Pour la première fois, la loi de financement de la Sécurité sociale pour 1999 pose la base légale d'une organisation nationale de la lutte contre les maladies mortelles évitables, dont en premier lieu les cancers. Il s'agit d'un véritable changement dans la philosophie des programmes de dépistage. Il faut aujourd'hui reprendre fortement en charge le combat contre le cancer, avec les associations et les malades.

LE FIGARO. - En pratique, comment un tel programme sera-t-il appliqué ?

Bernard KOUCHNER. - Le dépistage du cancer du sein, de celui du col de l'utérus et même de celui du côlon doit à partir du 1er janvier 1999 être organisé au niveau national, avec une prise en charge à 100 % par l'assurance maladie. Il s'agit d'inviter par convocation, grâce au dispositif informatisé des Caisses, toutes les femmes de 25 à 64 ans qui n'auraient pas effectué de frottis dans les trois années précédentes à consulter un praticien de leur choix pour se soumettre à cet examen. De même pour le dépistage du cancer du sein chez les femmes de 50 à 69 ans. Le dépistage par Hémocult du cancer colo-rectal devrait bénéficier de modalités similaires, un peu plus tard.
Sans entrer dans le détail des mesures techniques, cette organisation nous permettra de généraliser progressivement l'accès au dépistage des cancers en impliquant à terme l'ensemble des professionnels et d'assurer une égalité d'accès à ces programmes de qualité sur l'ensemble du territoire. La qualité des actes et des examens est essentielle. C'est une des nouveautés de ce programme : les professionnels de santé qui y participeront respecteront un cahier des charges et des procédures de qualité. Un dispositif en cours d'élaboration à l'Institut de veille sanitaire coordonnera l'observation permanente des cancers en France et le suivi des programmes de dépistage.
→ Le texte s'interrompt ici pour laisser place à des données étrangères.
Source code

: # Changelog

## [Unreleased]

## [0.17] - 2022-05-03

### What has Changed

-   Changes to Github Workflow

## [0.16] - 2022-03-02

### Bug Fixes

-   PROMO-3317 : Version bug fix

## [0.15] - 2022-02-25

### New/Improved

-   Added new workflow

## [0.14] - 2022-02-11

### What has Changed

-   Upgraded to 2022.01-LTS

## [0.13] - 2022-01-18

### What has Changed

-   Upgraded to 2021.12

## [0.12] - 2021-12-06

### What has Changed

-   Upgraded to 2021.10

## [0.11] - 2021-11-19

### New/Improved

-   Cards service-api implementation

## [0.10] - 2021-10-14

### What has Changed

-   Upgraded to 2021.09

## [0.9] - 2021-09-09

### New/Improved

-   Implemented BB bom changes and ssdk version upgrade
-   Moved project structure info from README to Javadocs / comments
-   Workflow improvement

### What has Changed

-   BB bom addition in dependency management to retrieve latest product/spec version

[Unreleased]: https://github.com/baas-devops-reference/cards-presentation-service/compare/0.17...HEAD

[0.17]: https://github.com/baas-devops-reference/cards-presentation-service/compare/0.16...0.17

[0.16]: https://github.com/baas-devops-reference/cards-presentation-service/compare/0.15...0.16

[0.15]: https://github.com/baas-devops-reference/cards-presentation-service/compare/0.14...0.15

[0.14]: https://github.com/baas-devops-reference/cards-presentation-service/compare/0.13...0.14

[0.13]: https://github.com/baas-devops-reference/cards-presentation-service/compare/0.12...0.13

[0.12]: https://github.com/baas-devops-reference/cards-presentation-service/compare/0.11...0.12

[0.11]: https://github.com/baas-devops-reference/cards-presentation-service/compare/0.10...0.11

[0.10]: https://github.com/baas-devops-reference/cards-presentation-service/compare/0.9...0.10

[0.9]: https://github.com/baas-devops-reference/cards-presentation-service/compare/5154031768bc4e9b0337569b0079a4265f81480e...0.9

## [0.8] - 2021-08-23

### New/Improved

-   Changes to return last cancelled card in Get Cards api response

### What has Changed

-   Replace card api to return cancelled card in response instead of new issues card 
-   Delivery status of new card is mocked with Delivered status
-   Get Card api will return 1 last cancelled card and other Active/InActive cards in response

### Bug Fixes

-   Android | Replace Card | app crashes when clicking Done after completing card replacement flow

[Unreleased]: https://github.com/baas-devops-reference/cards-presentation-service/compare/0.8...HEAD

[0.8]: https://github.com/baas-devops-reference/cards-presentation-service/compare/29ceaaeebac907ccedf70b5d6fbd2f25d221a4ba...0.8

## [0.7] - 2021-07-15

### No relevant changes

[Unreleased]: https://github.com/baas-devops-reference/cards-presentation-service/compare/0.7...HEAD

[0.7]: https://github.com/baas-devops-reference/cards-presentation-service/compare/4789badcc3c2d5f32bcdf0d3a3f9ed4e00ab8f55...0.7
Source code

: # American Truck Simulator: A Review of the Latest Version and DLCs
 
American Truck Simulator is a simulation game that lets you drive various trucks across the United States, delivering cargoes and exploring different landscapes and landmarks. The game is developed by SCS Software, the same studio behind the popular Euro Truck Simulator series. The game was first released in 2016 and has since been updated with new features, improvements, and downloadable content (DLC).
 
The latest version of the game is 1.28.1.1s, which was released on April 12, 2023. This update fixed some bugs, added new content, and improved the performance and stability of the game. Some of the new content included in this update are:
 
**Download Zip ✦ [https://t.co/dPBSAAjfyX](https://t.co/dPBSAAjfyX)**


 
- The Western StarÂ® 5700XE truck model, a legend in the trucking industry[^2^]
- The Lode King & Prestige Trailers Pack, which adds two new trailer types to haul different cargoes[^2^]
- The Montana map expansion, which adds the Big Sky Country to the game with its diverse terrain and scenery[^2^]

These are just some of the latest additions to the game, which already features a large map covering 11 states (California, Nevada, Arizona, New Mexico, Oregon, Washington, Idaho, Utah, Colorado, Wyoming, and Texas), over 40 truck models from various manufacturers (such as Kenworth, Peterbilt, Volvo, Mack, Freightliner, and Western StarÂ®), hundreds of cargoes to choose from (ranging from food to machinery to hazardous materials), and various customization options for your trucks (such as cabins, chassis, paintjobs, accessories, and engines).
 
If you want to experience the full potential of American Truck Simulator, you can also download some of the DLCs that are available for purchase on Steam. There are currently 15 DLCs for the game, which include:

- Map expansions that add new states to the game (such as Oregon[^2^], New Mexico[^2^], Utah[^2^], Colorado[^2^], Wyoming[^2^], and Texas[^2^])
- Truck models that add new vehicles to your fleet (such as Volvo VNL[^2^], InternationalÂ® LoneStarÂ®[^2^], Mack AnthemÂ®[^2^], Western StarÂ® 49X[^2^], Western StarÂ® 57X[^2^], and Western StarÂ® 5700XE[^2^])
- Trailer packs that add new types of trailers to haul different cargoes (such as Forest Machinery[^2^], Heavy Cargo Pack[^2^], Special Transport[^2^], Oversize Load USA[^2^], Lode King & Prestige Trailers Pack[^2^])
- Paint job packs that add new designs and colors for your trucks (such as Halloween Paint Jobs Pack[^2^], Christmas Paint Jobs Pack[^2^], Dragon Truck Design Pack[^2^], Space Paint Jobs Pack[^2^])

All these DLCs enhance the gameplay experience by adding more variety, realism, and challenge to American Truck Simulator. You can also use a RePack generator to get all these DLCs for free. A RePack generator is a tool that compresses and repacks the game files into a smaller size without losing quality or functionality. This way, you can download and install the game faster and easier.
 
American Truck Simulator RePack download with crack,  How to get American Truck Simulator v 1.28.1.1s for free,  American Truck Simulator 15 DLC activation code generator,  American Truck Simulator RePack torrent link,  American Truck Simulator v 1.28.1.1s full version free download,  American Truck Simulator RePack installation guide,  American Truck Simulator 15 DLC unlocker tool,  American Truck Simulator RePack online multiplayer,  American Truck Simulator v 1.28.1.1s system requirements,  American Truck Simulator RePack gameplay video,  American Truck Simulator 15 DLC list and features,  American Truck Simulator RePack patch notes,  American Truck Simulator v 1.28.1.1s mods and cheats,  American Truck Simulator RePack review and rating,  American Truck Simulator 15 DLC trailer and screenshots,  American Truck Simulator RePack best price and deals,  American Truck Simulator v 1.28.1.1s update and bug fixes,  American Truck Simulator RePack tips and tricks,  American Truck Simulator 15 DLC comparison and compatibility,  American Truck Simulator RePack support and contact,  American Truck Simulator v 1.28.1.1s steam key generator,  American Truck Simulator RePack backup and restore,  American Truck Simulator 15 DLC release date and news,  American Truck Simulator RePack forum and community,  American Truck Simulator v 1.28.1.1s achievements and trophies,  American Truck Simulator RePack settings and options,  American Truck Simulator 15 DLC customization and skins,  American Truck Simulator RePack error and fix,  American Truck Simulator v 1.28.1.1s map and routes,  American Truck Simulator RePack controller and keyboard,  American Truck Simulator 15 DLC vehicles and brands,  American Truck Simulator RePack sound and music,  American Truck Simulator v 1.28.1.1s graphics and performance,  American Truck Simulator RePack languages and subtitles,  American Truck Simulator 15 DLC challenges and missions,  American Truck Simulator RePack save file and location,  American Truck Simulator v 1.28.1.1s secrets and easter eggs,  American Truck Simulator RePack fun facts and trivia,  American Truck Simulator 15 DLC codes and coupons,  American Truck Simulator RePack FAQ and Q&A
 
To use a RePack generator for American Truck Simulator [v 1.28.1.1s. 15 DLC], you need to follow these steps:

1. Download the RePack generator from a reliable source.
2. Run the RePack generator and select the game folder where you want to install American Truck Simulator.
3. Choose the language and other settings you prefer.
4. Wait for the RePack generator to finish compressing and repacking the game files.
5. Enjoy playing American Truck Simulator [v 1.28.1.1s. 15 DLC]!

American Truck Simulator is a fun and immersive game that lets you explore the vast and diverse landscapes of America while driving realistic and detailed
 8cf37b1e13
LE FIGARO.  - Le cancer du poumon est toujours un vrai fléau. Pourquoi ne pas faire plus d'effort pour la prévention ?

Bernard KOUCHNER. - Deux tiers des cancers sont liés aux modes de vie et au premier plan se trouve le tabac, première cause de mortalité évitable dans l'Union européenne. En France, le tabagisme provoque plus de 25 000 nouveaux cas de cancers du poumon par an. Une très forte augmentation est déjà notable chez les femmes et risque de s'amplifier encore. En effet, si les tendances du tabagisme féminin ne fléchissent pas, la situation européenne se rapprochera de celle des Etats-Unis où ce cancer est devenu la première cause de décès par cancer chez la femme, avant l'atteinte du sein.

Notre objectif est de faire reculer significativement la consommation de tabac, en particulier chez les femmes et les jeunes. Notre gouvernement s'est clairement engagé dans une grande campagne de lutte contre le tabagisme. Ainsi, les crédits consacrés à ce fléau ont été portés à 50 millions de francs en 1998 et pas seront à 70 millions en 1999. Les prochaines campagnes auront pour cible notamment les femmes et les jeunes filles qui aujourd'hui fument plus que les garçons. De surcroît, le prix du tabac devrait augmenter dès le 1er janvier, ce qui a toujours un effet dissuasif pour les plus jeunes.
Par ailleurs, dans la mesure où le sevrage tabagique nécessite souvent une prise en charge longue et dans certains cas pluridisciplinaire, nous sommes en train de réfléchir à la mise en place d'un « forfait sevrage » remboursé par la Sécurité sociale pour améliorer l'efficacité des procédures d'arrêt du tabac.

LE FIGARO. - Pourquoi ne pas développer les campagnes de prévention dans les écoles, les collèges et les lycées puisque c'est là que s'effectue l'initiation tabagique ?

Bernard KOUCHNER. - Les médecins scolaires dépendent du ministère de l’Education nationale, ils sont déjà chargés de très nombreuses missions. Nous travaillons avec Claude Allègre et Ségolène Royal afin de mieux intégrer les objectifs de santé publique et la prévention dans la santé scolaire.